An hour and one hundred and fifty-four half-pound burgers with cheese and all the trimmings, twenty-four hot dogs and all the mustard and ketchup in the place—and an empty wallet—later, they rose, slowly, heading northwest.
"Say, what's your name, half-dinner?" said Smitar.
"Carl Frederick," answered the man.
The dragons peered at him suspiciously. "Have you been to Colchis?"
"Never heard of the place, honest."
"Ach. What did Mac say they called it these days? . . . ah! Georgia."
"Uh. Yeah," admitted the good-ole-boy from Georgia, USA, in cheerful ignorance of any other Georgia.
The dragon wrinkled his nose in distaste. "You keep those golden fleas to yourself, now."

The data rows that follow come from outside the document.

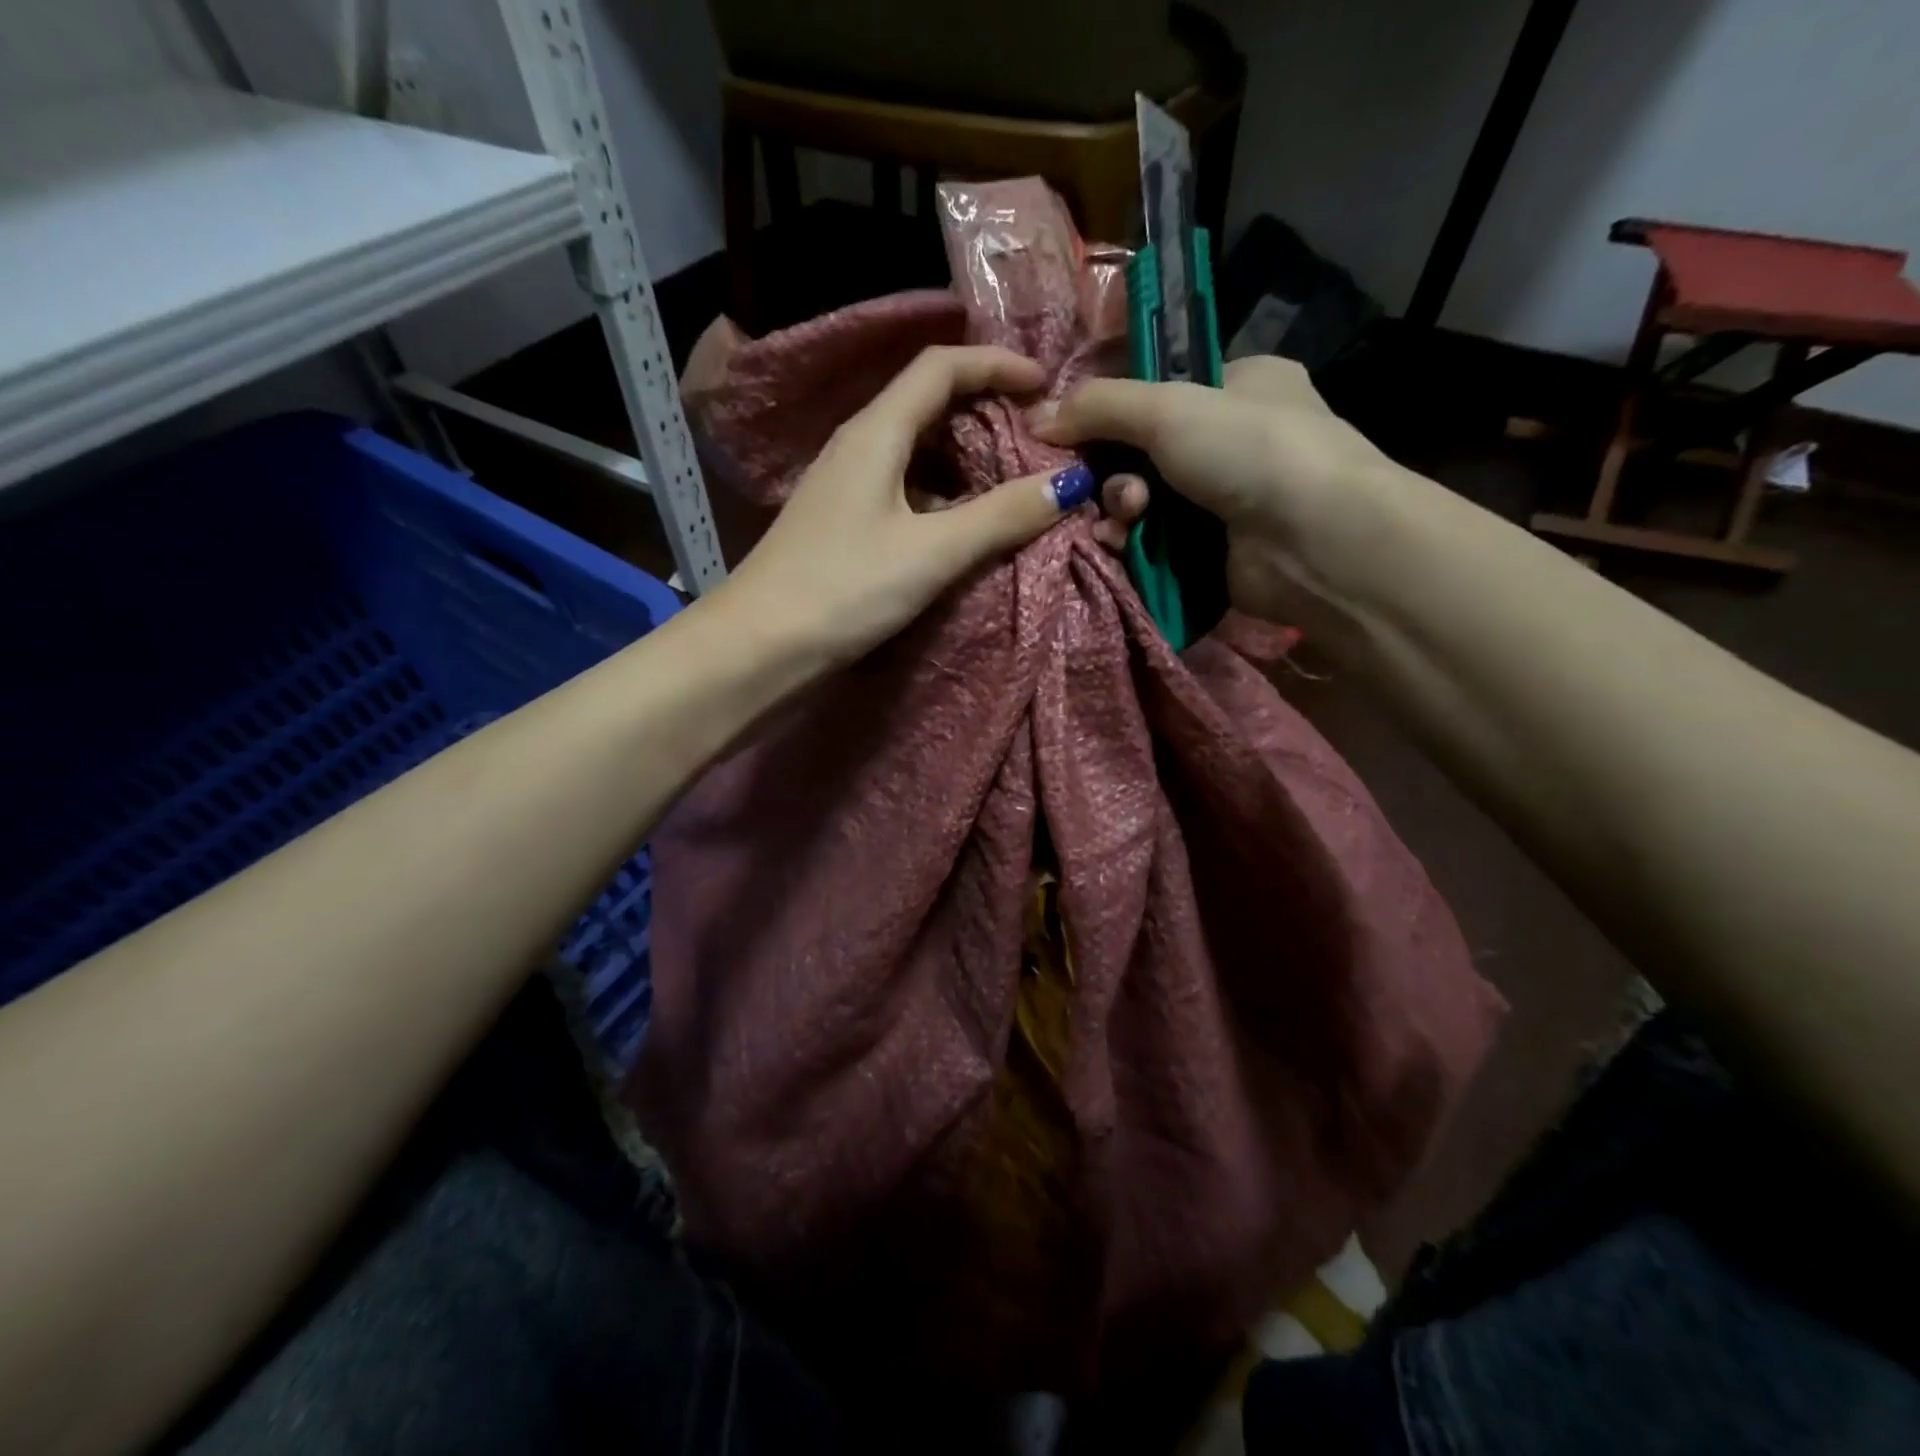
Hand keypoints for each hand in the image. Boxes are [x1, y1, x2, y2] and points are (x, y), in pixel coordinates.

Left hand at [712, 346, 1092, 667]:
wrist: (759, 647)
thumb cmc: (843, 589)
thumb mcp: (931, 552)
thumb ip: (999, 517)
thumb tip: (1068, 483)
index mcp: (875, 433)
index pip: (940, 367)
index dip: (996, 365)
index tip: (1045, 387)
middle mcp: (858, 447)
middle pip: (928, 404)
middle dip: (985, 410)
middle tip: (1036, 437)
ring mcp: (846, 487)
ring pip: (916, 451)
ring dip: (965, 457)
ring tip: (1012, 481)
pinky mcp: (843, 524)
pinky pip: (903, 489)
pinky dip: (942, 495)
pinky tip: (964, 525)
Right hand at [1030, 356, 1419, 625]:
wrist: (1314, 541)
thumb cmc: (1249, 450)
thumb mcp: (1167, 408)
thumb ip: (1099, 406)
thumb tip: (1035, 416)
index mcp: (1239, 384)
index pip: (1158, 392)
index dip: (1112, 412)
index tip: (1074, 432)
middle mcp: (1234, 439)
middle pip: (1143, 452)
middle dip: (1114, 472)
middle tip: (1102, 486)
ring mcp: (1226, 499)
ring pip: (1144, 500)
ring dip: (1120, 509)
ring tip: (1125, 519)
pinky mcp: (1215, 551)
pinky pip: (1155, 541)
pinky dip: (1134, 542)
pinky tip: (1123, 546)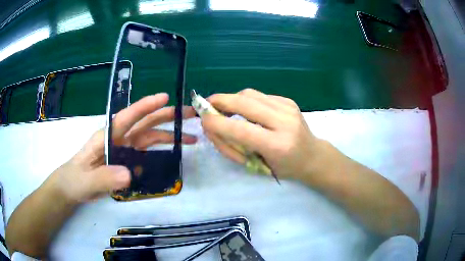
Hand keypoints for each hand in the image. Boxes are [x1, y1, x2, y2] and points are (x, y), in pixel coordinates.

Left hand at [48, 93, 196, 202]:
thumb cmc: (75, 179)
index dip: (145, 106)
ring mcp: (123, 149)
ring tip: (190, 138)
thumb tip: (129, 174)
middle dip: (166, 116)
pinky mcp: (126, 160)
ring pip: (149, 137)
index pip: (127, 117)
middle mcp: (117, 138)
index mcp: (106, 136)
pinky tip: (172, 156)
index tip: (165, 98)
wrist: (72, 187)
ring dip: (169, 135)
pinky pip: (146, 153)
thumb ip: (104, 177)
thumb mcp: (86, 180)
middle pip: (144, 123)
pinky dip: (160, 151)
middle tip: (189, 114)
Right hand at [201, 88, 320, 179]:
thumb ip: (232, 147)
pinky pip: (259, 95)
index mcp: (277, 145)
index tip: (202, 120)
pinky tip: (247, 111)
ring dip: (232, 99)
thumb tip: (211, 127)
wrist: (312, 156)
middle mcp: (284, 121)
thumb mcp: (257, 166)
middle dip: (220, 101)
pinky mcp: (288, 100)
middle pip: (244, 102)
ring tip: (226, 110)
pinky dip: (246, 101)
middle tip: (206, 105)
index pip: (240, 129)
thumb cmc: (284, 168)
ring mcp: (288, 108)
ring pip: (249, 93)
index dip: (216, 122)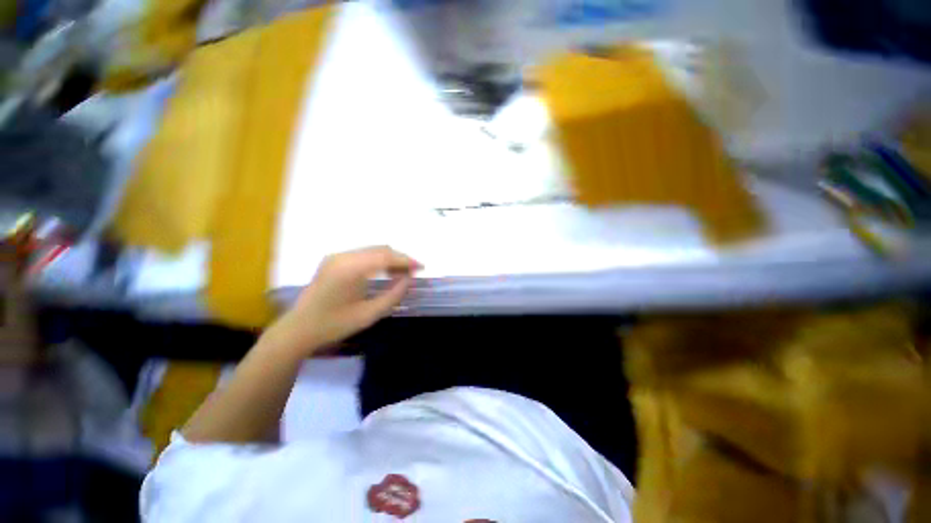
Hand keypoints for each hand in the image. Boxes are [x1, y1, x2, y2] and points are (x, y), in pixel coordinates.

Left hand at [265, 246, 421, 355]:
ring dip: (390, 258)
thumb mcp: (370, 314)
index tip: (422, 267)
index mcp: (350, 269)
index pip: (386, 256)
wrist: (299, 329)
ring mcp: (336, 256)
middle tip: (413, 272)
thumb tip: (409, 279)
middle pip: (380, 249)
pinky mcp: (333, 260)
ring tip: (402, 272)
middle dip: (400, 258)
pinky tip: (385, 271)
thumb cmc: (334, 325)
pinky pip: (363, 254)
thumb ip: (394, 294)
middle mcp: (343, 256)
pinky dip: (378, 260)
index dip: (406, 260)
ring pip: (372, 250)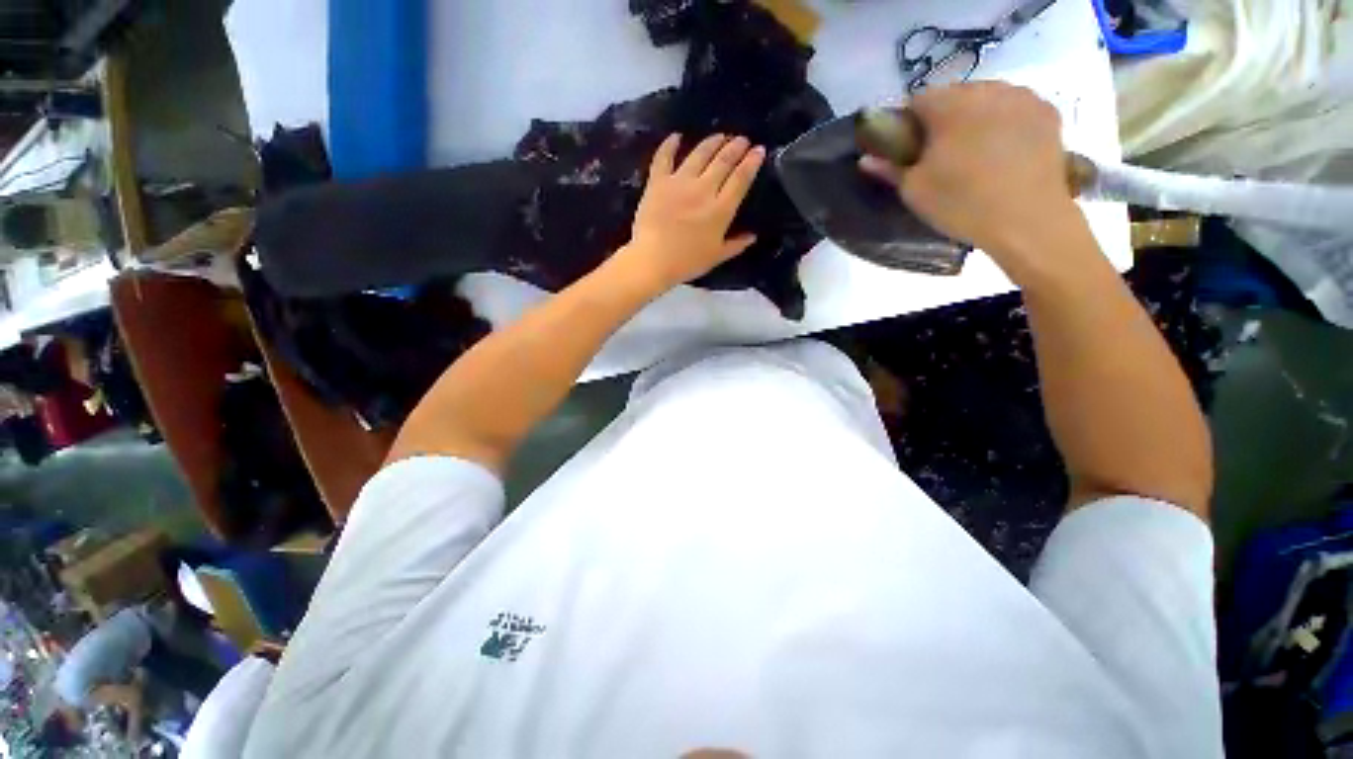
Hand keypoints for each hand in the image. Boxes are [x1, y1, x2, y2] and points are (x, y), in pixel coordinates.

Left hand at [618, 133, 764, 290]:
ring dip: (712, 142)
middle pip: (723, 161)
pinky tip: (676, 136)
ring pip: (699, 154)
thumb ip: (735, 245)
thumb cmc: (687, 262)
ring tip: (720, 136)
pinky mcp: (658, 182)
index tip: (759, 150)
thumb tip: (753, 236)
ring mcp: (679, 182)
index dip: (751, 162)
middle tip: (742, 139)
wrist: (653, 260)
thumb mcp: (716, 257)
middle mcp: (703, 190)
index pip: (740, 179)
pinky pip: (664, 157)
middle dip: (735, 147)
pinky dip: (670, 145)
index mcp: (720, 209)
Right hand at [859, 82, 1091, 278]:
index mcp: (950, 105)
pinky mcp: (1048, 112)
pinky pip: (1014, 108)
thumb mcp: (915, 191)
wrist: (1027, 220)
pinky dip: (1003, 122)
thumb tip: (866, 159)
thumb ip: (889, 169)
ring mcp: (1023, 97)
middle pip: (953, 95)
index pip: (917, 100)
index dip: (907, 124)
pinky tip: (1002, 150)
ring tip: (973, 153)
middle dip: (942, 118)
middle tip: (940, 154)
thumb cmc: (962, 203)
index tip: (907, 149)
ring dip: (974, 117)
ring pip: (986, 98)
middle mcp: (988, 89)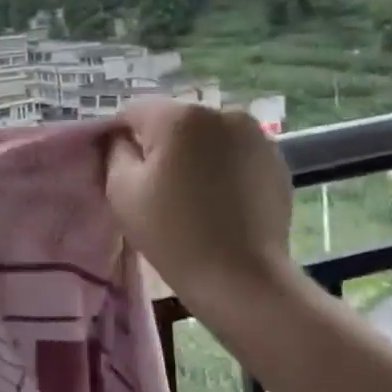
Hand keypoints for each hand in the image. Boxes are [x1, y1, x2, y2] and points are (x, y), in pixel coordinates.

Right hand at [104, 100, 295, 300]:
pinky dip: (222, 168)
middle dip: (161, 146)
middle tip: (156, 188)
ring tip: (191, 196)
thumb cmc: (173, 233)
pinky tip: (219, 201)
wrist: (242, 279)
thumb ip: (115, 151)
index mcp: (180, 116)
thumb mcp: (121, 190)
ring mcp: (255, 135)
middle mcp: (221, 113)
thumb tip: (122, 139)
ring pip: (205, 136)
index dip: (121, 139)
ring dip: (194, 155)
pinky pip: (234, 153)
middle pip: (173, 121)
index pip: (134, 112)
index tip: (122, 172)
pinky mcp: (276, 161)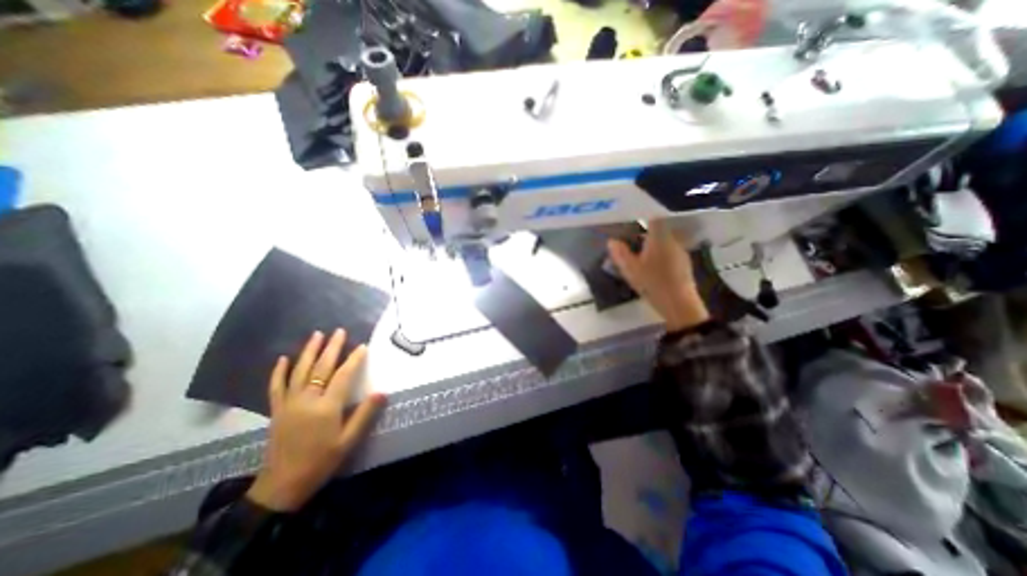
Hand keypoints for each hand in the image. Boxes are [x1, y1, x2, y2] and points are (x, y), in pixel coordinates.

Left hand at [246, 330, 385, 510]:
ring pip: (299, 371)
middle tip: (339, 331)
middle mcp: (307, 400)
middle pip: (321, 368)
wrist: (283, 485)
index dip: (354, 359)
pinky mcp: (277, 410)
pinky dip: (279, 371)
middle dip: (331, 348)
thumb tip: (382, 392)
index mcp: (326, 407)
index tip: (363, 346)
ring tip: (316, 335)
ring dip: (308, 351)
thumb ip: (365, 414)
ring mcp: (289, 403)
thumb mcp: (349, 440)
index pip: (343, 375)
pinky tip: (283, 359)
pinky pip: (277, 386)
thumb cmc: (321, 461)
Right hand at [604, 218, 710, 329]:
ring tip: (637, 248)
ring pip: (663, 239)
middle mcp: (673, 240)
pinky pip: (668, 249)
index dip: (643, 212)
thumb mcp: (631, 270)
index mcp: (659, 238)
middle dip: (644, 229)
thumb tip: (612, 241)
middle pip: (659, 227)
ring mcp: (680, 251)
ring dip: (651, 241)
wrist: (679, 304)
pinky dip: (659, 251)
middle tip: (629, 233)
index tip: (632, 213)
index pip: (654, 216)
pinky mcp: (683, 262)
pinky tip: (650, 262)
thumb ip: (620, 254)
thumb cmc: (653, 284)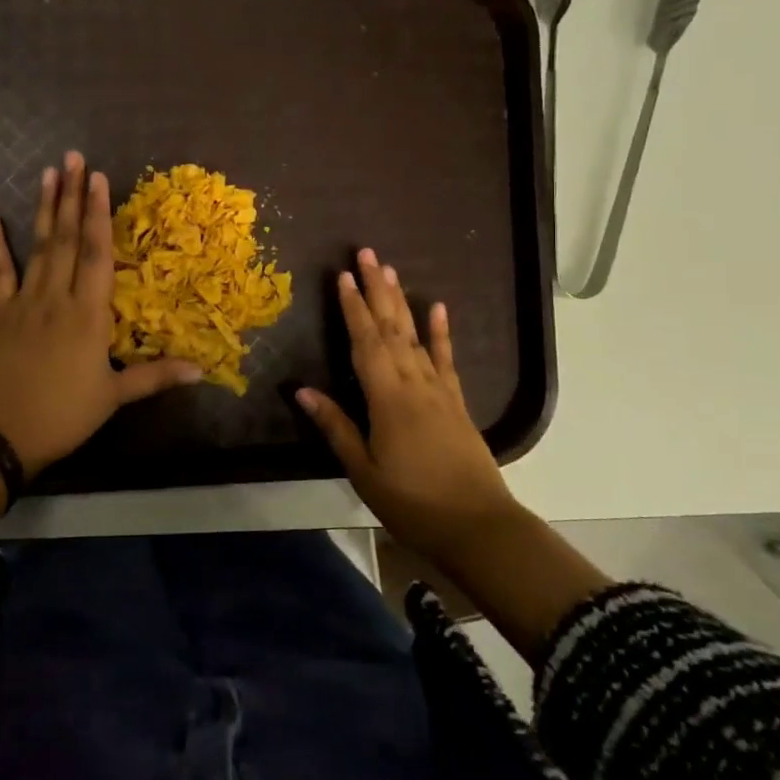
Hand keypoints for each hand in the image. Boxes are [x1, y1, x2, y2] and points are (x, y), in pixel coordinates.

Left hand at [0, 151, 201, 472]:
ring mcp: (24, 302)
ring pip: (38, 247)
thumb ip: (155, 377)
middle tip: (73, 157)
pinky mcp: (0, 314)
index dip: (100, 215)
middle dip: (73, 197)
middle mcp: (57, 298)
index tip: (98, 178)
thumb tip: (202, 370)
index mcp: (88, 315)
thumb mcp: (112, 397)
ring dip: (45, 209)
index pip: (97, 255)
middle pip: (68, 240)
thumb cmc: (61, 415)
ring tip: (48, 172)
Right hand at [297, 249, 518, 562]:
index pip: (365, 343)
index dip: (352, 308)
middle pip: (391, 328)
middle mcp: (414, 383)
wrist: (477, 526)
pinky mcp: (456, 401)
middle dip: (377, 289)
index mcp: (387, 399)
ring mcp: (439, 390)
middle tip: (367, 254)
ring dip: (401, 301)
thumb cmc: (413, 502)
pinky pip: (446, 359)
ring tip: (391, 270)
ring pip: (415, 336)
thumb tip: (302, 390)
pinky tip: (438, 308)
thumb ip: (336, 427)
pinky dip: (441, 333)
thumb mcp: (364, 471)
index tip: (343, 276)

"They got under my scales last time," agreed the other dragon.
* * *
It was just after three that frantic wildlife officers got their first lead on the two missing rare and endangered animals. In response to their radio broadcasts and TV appeals, someone named Beth Camero from a small town forty miles from the Tennessee state line called in. A state trooper was dispatched immediately to the spot.
The state trooper looked at the wallet. "I'll be damned. Carl Frederick." He shook his head. "We've been trying to get our hands on that drug-dealing son of a bitch for a while now. So which way was he heading with those dragons, ma'am?"
Beth pointed. "And I'd offer you boys a burger and a cup of coffee, but they ate everything I had."